Key Takeaways:
- Shenzhen Xunce placed 7.28 million new H shares at HK$107.70, a 13% discount
- The company issued RMB1.36 billion in zero-coupon convertible bonds due 2027
- Stock opened 8.6% lower as the dual fundraising dilutes existing holders
Key Takeaways:

Shenzhen Xunce Technology opened 8.6% lower after announcing a HK$771 million share placement and RMB1.36 billion convertible bond issue.
"The funds will enhance our full-chain AI data infrastructure and support cross-industry and overseas commercialization," the company said in its exchange filing.
The Shenzhen-based company placed 7.28 million new H shares at HK$107.70 apiece, a 13% discount to Wednesday's close of HK$123.80. The placement represents about 2.7% of existing H shares and 2.3% of total issued capital. Net proceeds are expected at roughly HK$771 million.

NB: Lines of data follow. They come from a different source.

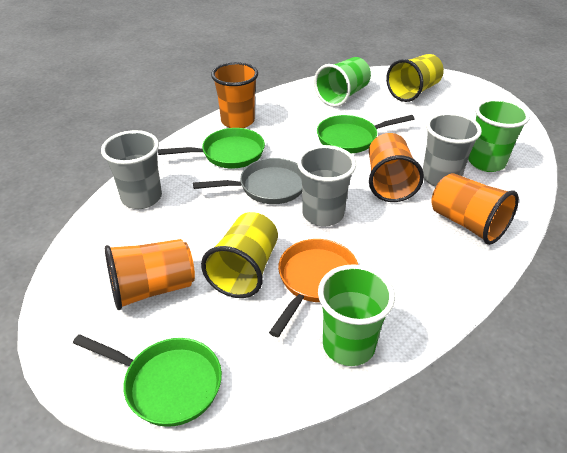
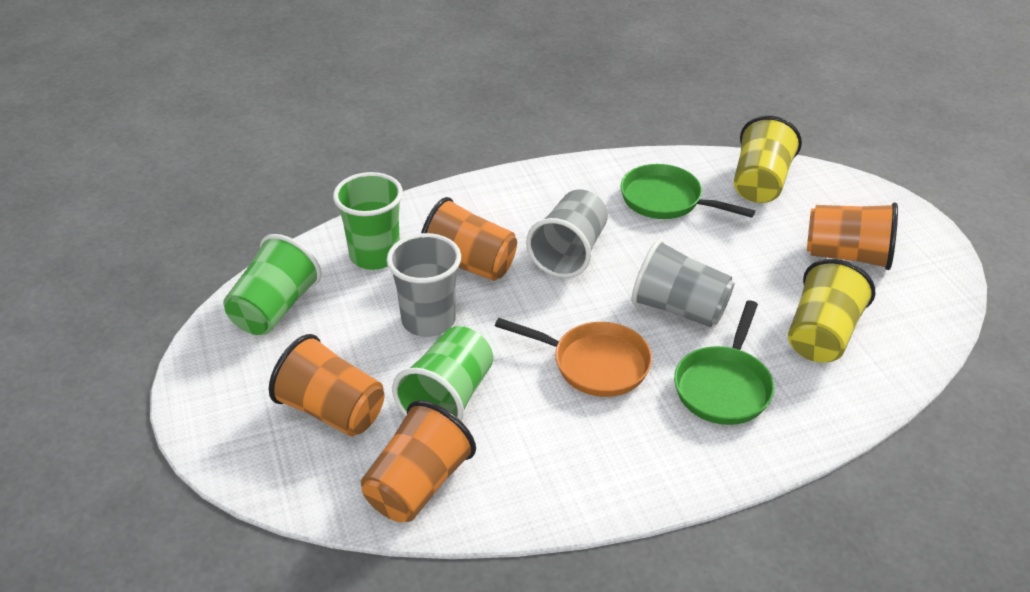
green pan: [73,334,222,427] [158,128,265,168] [317,115,414,153] = 3 -> [621,164,755,219] [674,300,774,425] = 2
grey pan: [193,158,302,204] = 1 -> none = 0

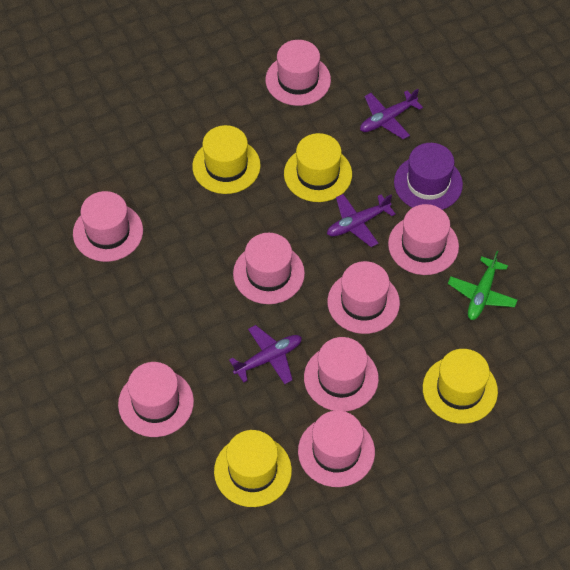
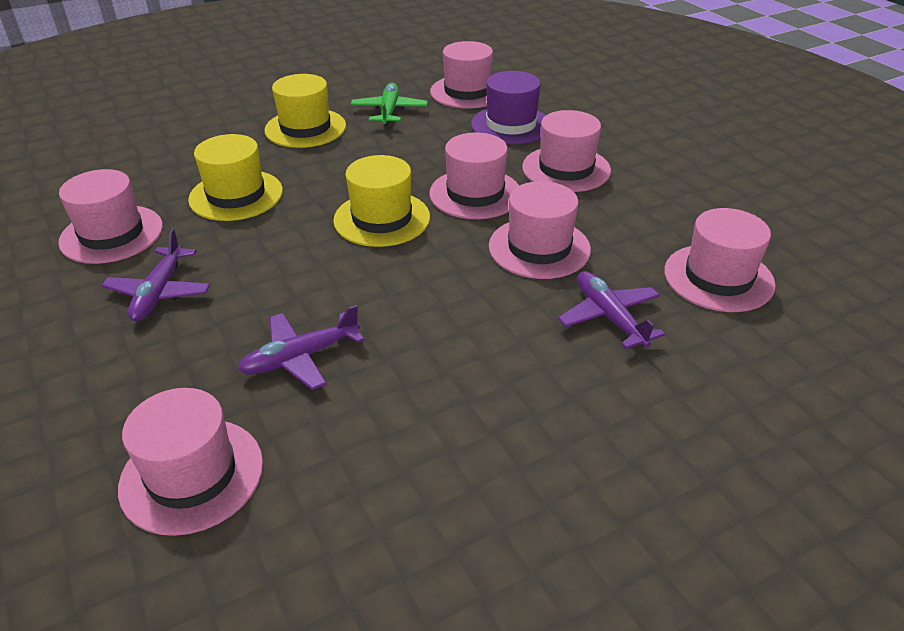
pink hat: [73,191,143,262] [118,362,194,437] [233,233,305,304] [265,40,331,106] [298,410,375,487] [304,337,379,412] [327,261,400,334] [388,204,459,275] = 8 -> [58,169,163,264] [118,388,263,536] [429,133,519,219] [430,41,493,109] [489,181,591,279] [522,110,611,192] [664,208,776,312] = 7
yellow hat: [192,125,261,194] [214,430,292,507] [284,133,352,202] [423,349,498,424] = 4 -> [188,134,283,221] [264,74,346,148] [333,155,430,247] = 3

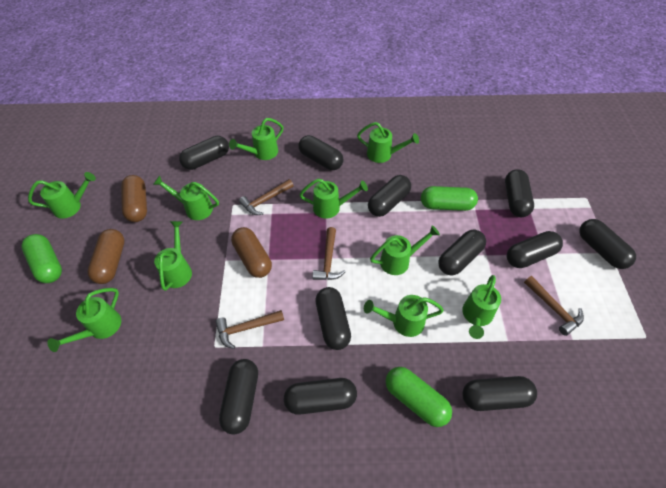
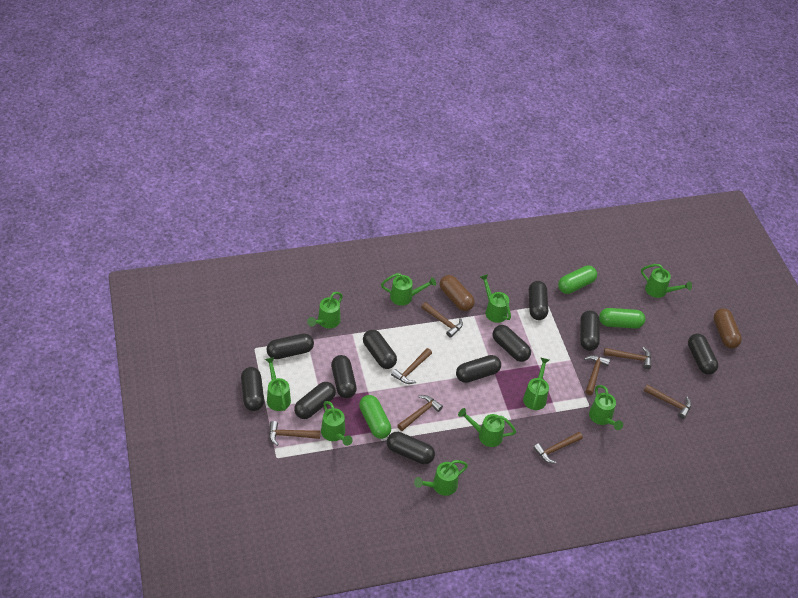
brown capsule: [87,229,124,284] [121,175,147,222] [231,227,272,278] = 3 -> [440,275,475,311] [714,308,742,349] = 2
brown hammer: [215,310,284,349] [239,179,294,215] [312,227,346,280] [524,276,584,336] = 4 -> [269,421,320,446] [391,348,432,384] [397,395,443,431] [421,302,463,338] [533,432,583,464] [584,355,610,395] [604,347,651,369] [644,384,691,419] = 8

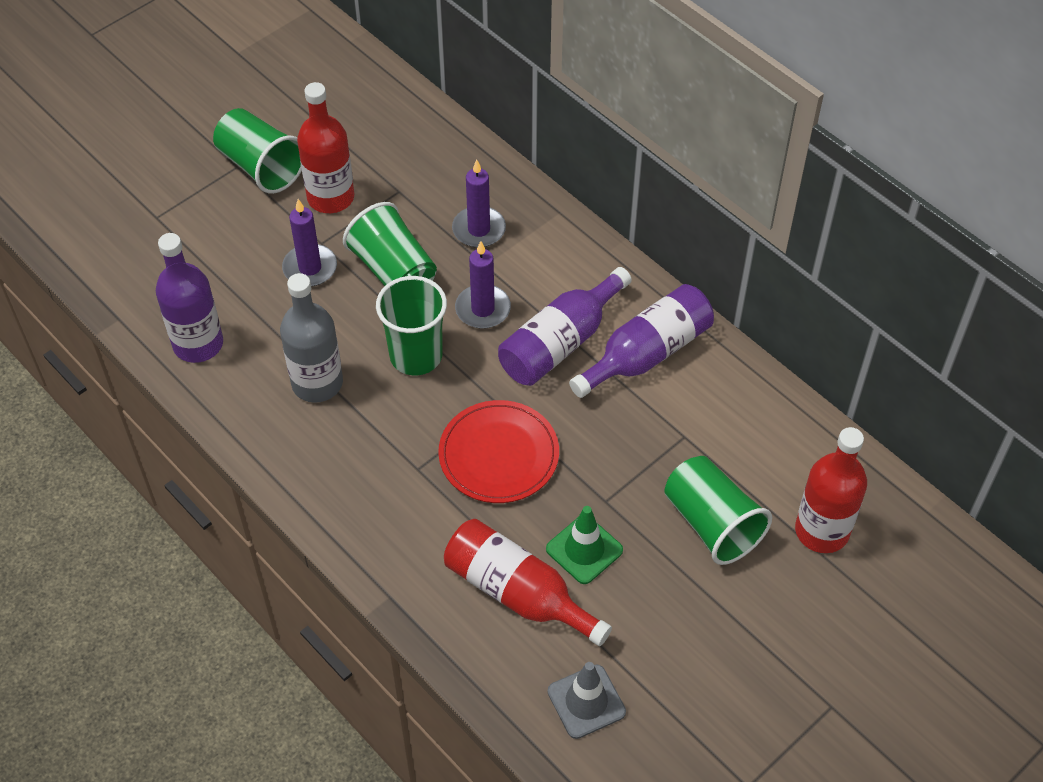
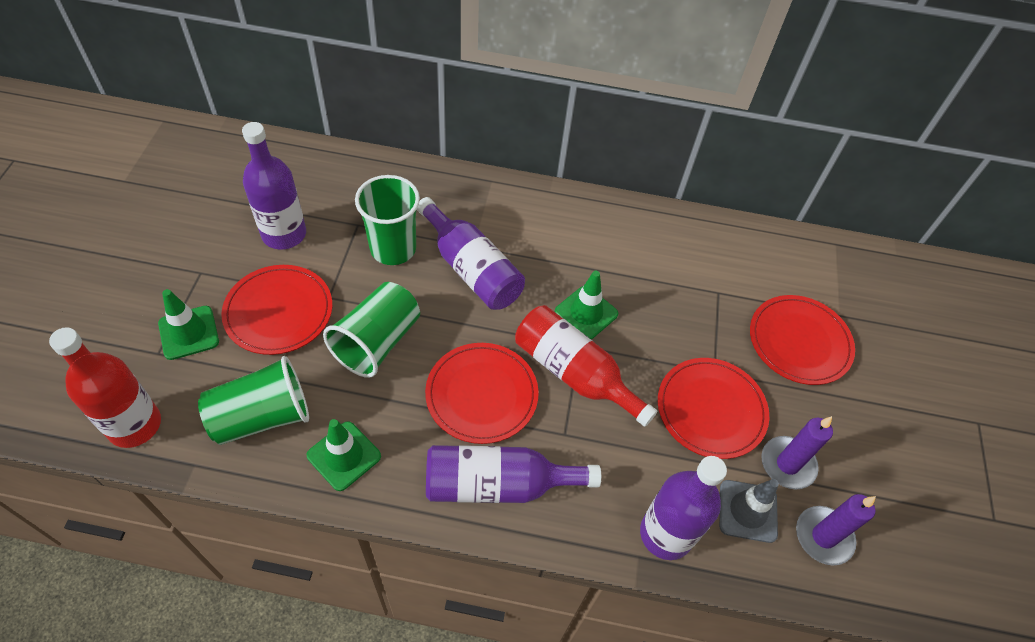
green cup: [213,108,302,194] [343,202,437,286] [376,276,447,375] [664,456,772,565] = 4 -> [198,356,309,445] [323,282,420,378] [355,175,420,265] = 3
green traffic cone: [546,506,623,584] = 1 -> [158,289,219,360] [307,419,381,491] [555,271,618,339] = 3
grey bottle: [280,273,343,403] = 1 -> none = 0
purple bottle: [156,233,223,363] [498,267,632,386] [569,284,714,398] = 3 -> [242,122,306,250] [417,197,525,310] [426,445,601,503] [640,456,727,560] = 4
purple candle: [282,199,337,287] [452,159,506,248] [455,241,511,329] = 3 -> [761,416,833,489] [796,494,876,565] = 2
red bottle: [297,82,354,213] [444,519,612,646] [795,427,867,553] = 3 -> [49,327,161,448] [515,305,657,427] = 2
red plate: [438,400,559,503] = 1 -> [221,265,332,355] [425,343,539,444] [658,358,769,459] [750,295,855,385] = 4

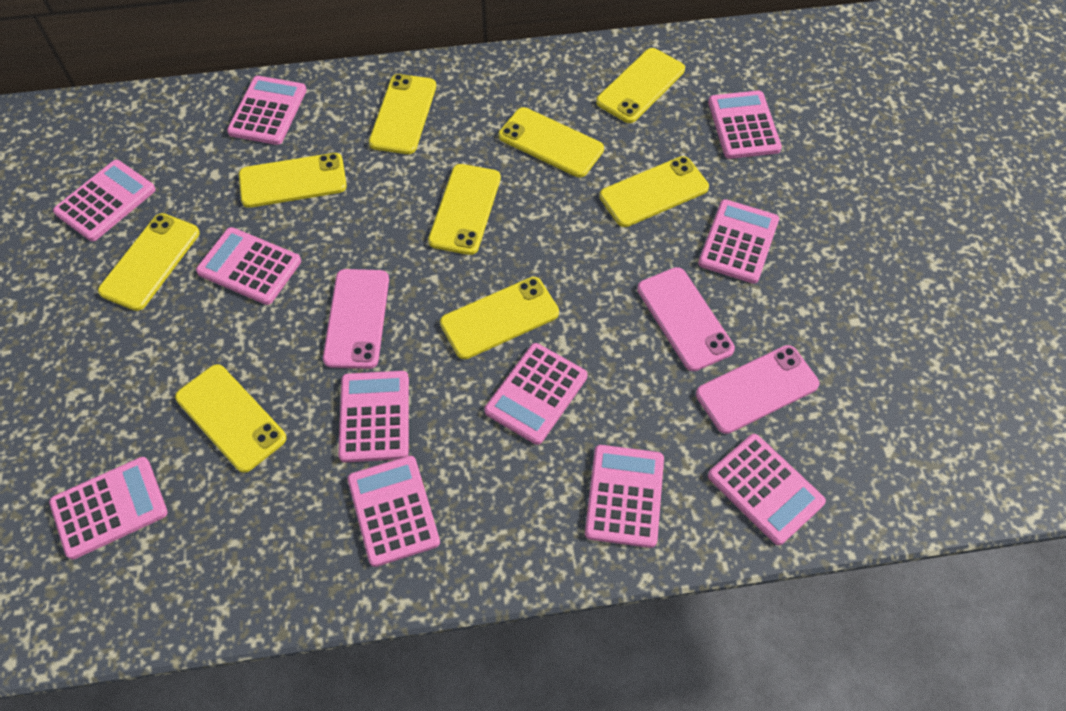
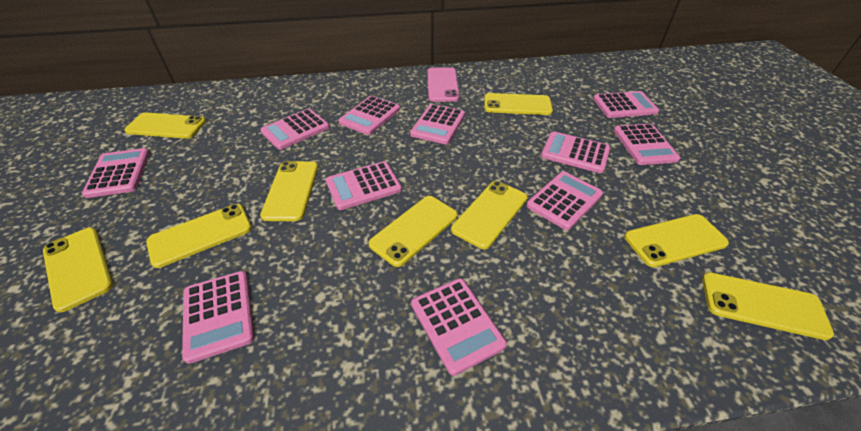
pink phone: [323,269,389,369] [637,267,735,371] [696,345,819,434] = 3 -> [427,67,460,102] = 1

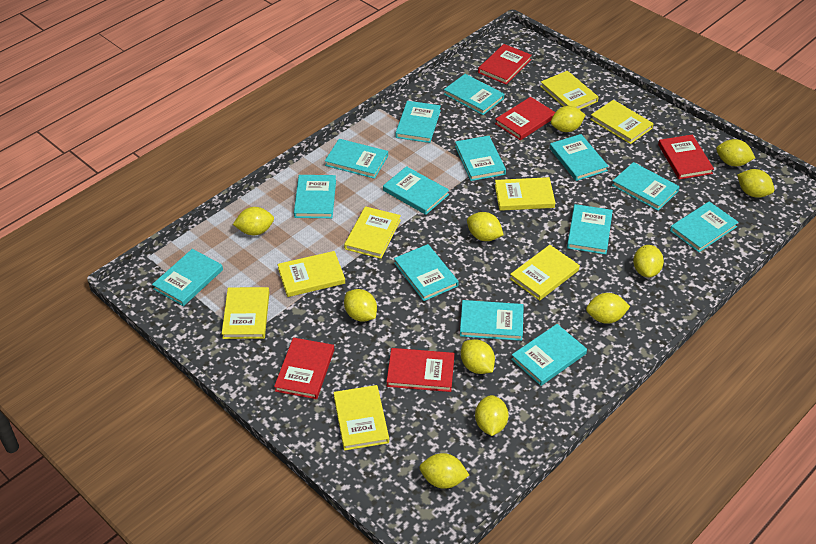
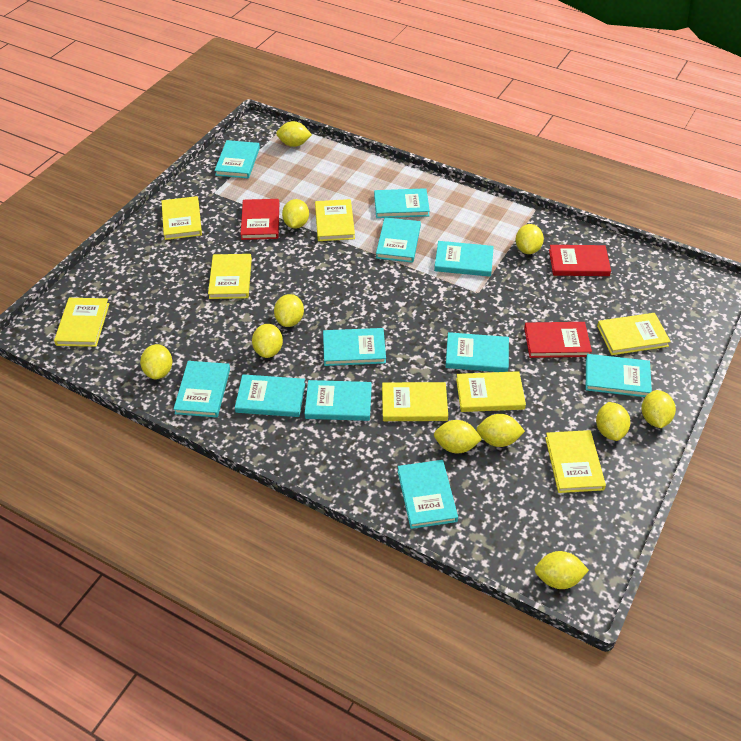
red book: [274,337,334,399] [386,348,455,392] [478,44,532,84] [495,97,555,140] [658,134,714,179] = 5 -> [240,199,279,240] [524,322,592,358] [549,245,611,276] = 3
turquoise book: [152,249,223,306] [294,175,336,218] [325,139,388,179] [383,166,449,215] [394,244,459,301] [395,101,441,143] [444,74,504,115] [455,136,506,181] [460,300,524,341] [511,324,587,386] [550,134,608,181] [567,204,613,254] [612,162,680,211] [670,201,739,252] = 14 -> [173,361,230,417] [214,140,260,179] [235,374,305,417] [304,380,372,421] [323,328,386,366] [374,188,430,218] [376,217,421,263] [398,460,458,529] [434,241,494,277] [445,332,509,372] [586,354,652,397] = 11

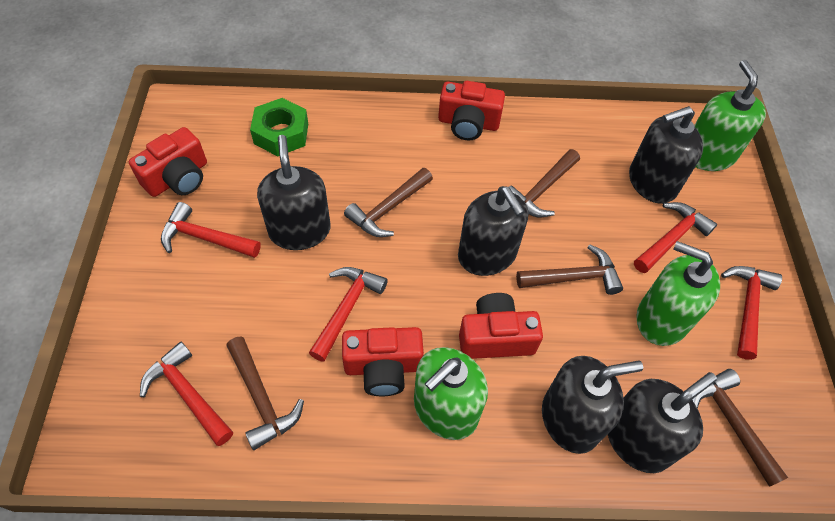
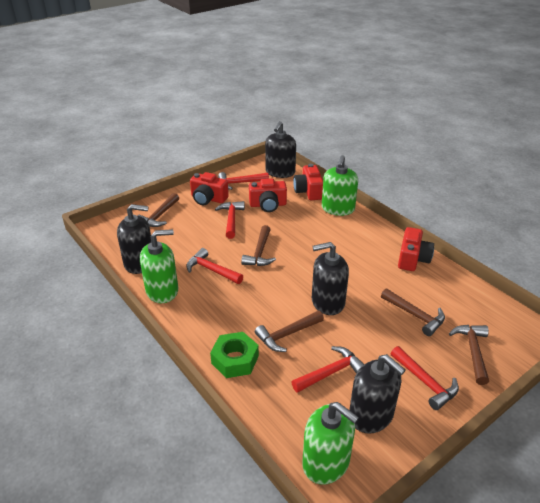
black soap dispenser: [257,135,330,250] [458,186,528,276] [542,356,643,454] [608,372,717,473] [629,106,703,204] = 5 -> [117,204,151,274] [265,121,296,178] [312,242,349,315] [349,354,406,434] = 4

Concurrently, Xunce agreed to issue RMB1.36 billion of zero-coupon USD-settled convertible bonds due 2027, arranged by major international banks. The bonds carry an initial conversion price of HK$123.86 per share, a 0.05% premium to Wednesday's close. Full conversion would add 12.69 million shares, representing about 4.5% of enlarged H share capital and 3.8% of total issued capital. Net proceeds from the bond issuance are expected at about US$196 million.
The placing was offered to at least six independent institutional and professional investors, with completion subject to market conditions. Both transactions were conducted under the company's general mandate, bypassing the need for shareholder approval.
Xunce, which trades under stock code 3317 on the Hong Kong exchange, focuses on building full-chain AI data infrastructure and deploying scalable AI solutions for overseas customers. The company has a market capitalization of about HK$32.5 billion.
The 13% discount on the placing signals that Xunce prioritized deal certainty over pricing, a dynamic that typically pressures near-term share performance. Investors will watch for execution on the company's AI infrastructure buildout and any further dilution from the convertible bonds' conversion before the 2027 maturity.
This article is for informational purposes only and does not constitute investment advice.